更正に基づく中間納付額等の還付金及び申告納税額の過誤納金は、いずれも確定申告により適法に確定し納付された国税を還付するものであり、確定申告から相当期間を経過した後に行われる更正により顕在化し、更正が行われるまでは税務当局において還付金等が発生したことを認識できないものである。したがって、確定申告後の更正に基づく中間納付額等の還付金に係る還付加算金の計算期間については、申告納税額の過誤納金と同様に、税務当局が還付金の発生を認識できないなどの期間を含めないことが公平性の見地から適切であると認められ、ひいては還付加算金を節減することが可能であると認められる。
そこで、更正に基づく中間納付額等の還付金に係る還付加算金18億3405万余円について、確定申告後における還付加算金の計算期間を申告納税額の過誤納金に係る還付加算金の計算期間と同様にして修正計算すると、還付加算金の額は7億6895万余円となり、10億6509万余円節減できたと認められる。
更正に基づく還付金等の事例を示すと次のとおりである。
A株式会社は、B税務署に平成19年7月2日、確定法人税額8億9026万余円、うち中間納付額6億7603万余円、申告納税額2億1422万余円とした法人税の確定申告書を提出し、申告納税額を納付した。その後、同税務署は、20年2月29日に職権により確定法人税額を4億3969万余円とした更正を行うとともに、3月24日に申告納税額の過誤納金2億1422万余円、中間納付額の還付金2億3634万余円、還付加算金1377万余円など、計4億6517万余円の支払決定を行った。

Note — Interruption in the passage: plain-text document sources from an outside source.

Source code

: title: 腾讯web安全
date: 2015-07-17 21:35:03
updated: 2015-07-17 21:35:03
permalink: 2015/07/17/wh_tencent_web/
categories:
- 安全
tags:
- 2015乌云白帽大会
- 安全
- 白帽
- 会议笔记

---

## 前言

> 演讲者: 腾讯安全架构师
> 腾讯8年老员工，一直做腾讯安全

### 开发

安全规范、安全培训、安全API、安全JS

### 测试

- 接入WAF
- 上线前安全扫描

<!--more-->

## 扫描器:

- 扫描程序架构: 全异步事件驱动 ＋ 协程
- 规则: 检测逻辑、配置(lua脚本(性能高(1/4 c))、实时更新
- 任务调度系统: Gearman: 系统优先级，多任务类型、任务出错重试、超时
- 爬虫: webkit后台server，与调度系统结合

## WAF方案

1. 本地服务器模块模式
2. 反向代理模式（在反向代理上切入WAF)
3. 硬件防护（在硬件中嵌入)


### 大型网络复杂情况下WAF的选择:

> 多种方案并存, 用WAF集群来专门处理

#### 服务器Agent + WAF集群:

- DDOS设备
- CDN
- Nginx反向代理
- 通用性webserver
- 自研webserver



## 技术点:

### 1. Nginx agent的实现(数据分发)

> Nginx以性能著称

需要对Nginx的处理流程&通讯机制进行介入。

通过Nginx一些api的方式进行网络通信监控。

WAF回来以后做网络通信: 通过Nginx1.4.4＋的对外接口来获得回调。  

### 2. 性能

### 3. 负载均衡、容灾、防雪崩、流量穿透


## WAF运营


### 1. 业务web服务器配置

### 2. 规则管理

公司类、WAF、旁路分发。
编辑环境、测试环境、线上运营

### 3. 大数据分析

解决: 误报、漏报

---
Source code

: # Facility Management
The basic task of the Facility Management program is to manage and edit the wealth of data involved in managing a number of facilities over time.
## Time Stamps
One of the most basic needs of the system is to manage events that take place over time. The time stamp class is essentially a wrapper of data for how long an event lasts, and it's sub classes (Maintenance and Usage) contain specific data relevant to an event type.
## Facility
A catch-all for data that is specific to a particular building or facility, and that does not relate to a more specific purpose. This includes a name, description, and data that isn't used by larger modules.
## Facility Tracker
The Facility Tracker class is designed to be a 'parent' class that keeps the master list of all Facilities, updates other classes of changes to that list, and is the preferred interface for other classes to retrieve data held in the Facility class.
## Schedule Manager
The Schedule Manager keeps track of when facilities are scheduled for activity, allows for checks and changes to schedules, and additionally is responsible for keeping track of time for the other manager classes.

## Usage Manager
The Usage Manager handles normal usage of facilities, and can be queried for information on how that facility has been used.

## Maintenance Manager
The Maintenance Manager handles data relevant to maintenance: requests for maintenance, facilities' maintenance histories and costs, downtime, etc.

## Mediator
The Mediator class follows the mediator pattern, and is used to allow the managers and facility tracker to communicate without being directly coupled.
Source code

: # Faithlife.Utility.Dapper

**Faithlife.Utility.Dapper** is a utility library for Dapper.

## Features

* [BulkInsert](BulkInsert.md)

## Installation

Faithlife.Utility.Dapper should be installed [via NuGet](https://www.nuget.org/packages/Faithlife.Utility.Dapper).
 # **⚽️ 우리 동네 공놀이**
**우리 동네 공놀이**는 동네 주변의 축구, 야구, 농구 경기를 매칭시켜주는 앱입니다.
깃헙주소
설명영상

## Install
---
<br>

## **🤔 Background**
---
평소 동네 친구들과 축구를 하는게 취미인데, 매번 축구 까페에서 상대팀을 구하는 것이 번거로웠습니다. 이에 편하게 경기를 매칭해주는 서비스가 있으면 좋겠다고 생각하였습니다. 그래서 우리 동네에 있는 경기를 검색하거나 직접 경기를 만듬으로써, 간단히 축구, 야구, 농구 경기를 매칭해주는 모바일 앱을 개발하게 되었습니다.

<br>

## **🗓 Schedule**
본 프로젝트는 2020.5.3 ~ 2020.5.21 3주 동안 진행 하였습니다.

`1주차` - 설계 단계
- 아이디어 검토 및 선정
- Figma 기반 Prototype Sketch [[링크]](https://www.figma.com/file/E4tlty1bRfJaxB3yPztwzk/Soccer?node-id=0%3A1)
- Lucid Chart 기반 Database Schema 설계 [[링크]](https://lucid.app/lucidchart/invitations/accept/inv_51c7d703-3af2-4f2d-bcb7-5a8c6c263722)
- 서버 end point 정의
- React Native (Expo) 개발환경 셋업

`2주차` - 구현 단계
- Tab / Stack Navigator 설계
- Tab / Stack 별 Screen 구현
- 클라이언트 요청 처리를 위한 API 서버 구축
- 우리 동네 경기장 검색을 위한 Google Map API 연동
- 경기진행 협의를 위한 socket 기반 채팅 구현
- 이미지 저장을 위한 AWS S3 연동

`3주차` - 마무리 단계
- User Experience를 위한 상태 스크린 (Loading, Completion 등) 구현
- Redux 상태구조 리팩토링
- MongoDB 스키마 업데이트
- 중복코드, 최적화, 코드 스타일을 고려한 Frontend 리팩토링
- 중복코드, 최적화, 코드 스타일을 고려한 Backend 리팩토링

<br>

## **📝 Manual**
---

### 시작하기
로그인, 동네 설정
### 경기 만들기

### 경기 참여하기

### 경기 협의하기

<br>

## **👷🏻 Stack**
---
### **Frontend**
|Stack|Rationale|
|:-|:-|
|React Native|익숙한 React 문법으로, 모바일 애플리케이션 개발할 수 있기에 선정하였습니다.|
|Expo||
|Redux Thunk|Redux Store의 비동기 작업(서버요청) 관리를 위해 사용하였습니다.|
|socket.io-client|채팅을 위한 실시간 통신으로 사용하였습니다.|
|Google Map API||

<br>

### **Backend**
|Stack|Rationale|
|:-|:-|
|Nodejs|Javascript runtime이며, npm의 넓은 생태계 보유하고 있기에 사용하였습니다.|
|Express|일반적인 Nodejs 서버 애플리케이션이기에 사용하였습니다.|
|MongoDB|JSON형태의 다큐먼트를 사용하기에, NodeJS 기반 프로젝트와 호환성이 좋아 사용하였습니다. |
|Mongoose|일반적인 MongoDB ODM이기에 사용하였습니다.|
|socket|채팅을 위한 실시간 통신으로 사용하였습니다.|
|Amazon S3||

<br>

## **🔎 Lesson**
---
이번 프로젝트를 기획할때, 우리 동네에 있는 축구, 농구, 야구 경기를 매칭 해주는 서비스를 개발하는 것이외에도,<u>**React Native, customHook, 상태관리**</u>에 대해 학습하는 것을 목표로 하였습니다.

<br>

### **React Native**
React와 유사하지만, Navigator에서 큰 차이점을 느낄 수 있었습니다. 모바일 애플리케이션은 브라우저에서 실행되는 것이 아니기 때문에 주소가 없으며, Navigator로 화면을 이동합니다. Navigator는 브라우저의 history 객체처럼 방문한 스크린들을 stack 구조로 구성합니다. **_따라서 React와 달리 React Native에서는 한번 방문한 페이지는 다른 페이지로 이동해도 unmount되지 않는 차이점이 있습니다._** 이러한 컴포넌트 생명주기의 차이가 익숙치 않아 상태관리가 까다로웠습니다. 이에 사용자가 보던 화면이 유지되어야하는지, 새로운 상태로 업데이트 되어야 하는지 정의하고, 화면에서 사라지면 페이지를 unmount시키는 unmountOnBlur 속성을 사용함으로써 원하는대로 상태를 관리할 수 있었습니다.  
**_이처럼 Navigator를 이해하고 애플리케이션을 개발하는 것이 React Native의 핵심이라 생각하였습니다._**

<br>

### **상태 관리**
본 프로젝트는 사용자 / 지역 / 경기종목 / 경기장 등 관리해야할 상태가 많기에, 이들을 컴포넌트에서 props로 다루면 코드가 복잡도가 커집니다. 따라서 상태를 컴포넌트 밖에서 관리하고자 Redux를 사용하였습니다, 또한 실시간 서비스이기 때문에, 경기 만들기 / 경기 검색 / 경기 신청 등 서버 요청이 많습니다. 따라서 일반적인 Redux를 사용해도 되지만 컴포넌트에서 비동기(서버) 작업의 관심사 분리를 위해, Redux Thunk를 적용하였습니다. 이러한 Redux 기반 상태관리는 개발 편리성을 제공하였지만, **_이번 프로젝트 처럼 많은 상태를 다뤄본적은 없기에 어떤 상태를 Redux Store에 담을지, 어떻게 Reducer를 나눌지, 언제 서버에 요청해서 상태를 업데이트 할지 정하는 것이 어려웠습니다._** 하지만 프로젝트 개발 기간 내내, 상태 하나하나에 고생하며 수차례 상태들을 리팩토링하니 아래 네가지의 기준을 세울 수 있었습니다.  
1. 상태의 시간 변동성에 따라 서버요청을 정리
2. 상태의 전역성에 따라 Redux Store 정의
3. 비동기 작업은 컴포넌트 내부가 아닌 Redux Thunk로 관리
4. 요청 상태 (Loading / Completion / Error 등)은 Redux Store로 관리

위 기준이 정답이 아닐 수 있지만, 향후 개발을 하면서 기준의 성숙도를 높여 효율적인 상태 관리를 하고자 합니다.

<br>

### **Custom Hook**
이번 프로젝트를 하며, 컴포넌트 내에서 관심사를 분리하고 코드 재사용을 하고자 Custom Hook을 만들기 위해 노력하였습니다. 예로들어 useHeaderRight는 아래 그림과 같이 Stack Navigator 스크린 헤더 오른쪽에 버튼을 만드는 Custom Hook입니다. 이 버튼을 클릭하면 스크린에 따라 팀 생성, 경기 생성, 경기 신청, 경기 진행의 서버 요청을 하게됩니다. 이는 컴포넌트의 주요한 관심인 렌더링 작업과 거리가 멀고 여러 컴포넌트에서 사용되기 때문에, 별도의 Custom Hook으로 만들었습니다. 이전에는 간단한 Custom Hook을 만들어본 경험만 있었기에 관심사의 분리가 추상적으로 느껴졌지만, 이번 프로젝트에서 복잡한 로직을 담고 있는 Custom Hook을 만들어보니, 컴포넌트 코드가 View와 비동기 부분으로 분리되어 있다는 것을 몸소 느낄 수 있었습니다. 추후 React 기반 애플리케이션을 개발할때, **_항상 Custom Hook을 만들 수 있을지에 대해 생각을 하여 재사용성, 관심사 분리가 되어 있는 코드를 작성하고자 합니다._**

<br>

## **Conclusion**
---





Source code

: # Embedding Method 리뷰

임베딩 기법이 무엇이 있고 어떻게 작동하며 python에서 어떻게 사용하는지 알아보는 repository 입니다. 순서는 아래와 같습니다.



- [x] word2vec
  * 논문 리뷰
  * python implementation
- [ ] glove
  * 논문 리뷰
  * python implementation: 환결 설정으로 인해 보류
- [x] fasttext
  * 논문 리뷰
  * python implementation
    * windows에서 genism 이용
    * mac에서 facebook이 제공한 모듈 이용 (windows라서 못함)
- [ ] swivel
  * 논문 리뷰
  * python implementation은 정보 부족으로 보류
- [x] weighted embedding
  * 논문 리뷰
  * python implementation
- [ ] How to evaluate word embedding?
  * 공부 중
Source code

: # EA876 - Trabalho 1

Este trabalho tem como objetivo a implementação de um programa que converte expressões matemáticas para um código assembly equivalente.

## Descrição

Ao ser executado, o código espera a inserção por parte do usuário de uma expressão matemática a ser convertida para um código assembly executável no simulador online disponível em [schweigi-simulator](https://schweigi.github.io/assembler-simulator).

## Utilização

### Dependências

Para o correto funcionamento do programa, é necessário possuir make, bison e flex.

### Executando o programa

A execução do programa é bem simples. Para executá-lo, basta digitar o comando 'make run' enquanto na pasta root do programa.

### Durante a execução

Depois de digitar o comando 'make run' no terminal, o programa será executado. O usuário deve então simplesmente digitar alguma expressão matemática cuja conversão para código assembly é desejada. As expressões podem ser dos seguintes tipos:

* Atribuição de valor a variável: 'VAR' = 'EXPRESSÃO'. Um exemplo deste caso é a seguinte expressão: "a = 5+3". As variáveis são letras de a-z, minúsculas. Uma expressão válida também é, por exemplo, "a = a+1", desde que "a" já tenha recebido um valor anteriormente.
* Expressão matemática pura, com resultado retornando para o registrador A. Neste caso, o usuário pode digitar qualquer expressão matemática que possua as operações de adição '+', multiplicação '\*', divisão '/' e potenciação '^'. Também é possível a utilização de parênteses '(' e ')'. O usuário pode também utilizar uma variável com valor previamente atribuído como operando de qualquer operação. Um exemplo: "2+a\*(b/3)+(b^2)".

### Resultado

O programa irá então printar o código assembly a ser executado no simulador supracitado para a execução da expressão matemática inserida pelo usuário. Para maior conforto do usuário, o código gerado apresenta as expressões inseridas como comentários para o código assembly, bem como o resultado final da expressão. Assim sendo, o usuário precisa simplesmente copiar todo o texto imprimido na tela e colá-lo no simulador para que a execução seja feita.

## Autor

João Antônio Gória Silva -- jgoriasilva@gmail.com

そして、還付加算金の計算に当たり、中間納付額の還付金については、法人税法の定めるところにより、起算日が中間納付額の納付の日の翌日である18年12月1日となり、その日から支払決定日(20年3月24日)までの480日分の還付加算金1377万余円が算出されるとしていた。一方、申告納税額の過誤納金については、通則法の定めるところにより、起算日が更正の日の翌日(20年3月1日)から起算して1月を経過する日の翌日である20年4月1日となり、その日が支払決定日(20年3月24日)より後であるため還付加算金は算出されないとしていた。
上記の中間納付額の還付金に係る還付加算金1377万余円について、確定申告後における還付加算金の計算期間を申告納税額の過誤納金に係る還付加算金の計算期間と同様にして修正計算すると、還付加算金の額は603万余円となる。
上記のとおり、確定申告により確定した法人税及び消費税が更正に基づき中間納付額等の還付金として還付される場合における還付加算金の計算期間に税務当局が還付金の発生を認識できないなどの期間が含まれているため、還付加算金が多額に支払われていて、申告納税額の過誤納金に係る還付加算金の場合と均衡を欠いている事態は適切とは認められず、改善の要があると認められる。
このような事態が生じているのは、貴省において、確定申告により確定した法人税及び消費税が更正に基づき中間納付額等の還付金として還付される場合における還付加算金の計算期間についての検討が十分でないことによると認められる。
還付金等の支払額は今後も多額に上ることが見込まれ、これと合わせて支払われる還付加算金も多額に上ることが見込まれることから、還付加算金の支払を公平なものとし、ひいてはその節減を図ることが重要である。
ついては、貴省において、確定申告により確定した法人税及び消費税が更正に基づき中間納付額等の還付金として還付される場合における還付加算金の計算期間について、申告納税額の過誤納金に係る還付加算金の計算期間との均衡を考慮した適切なものとするよう意見を表示する。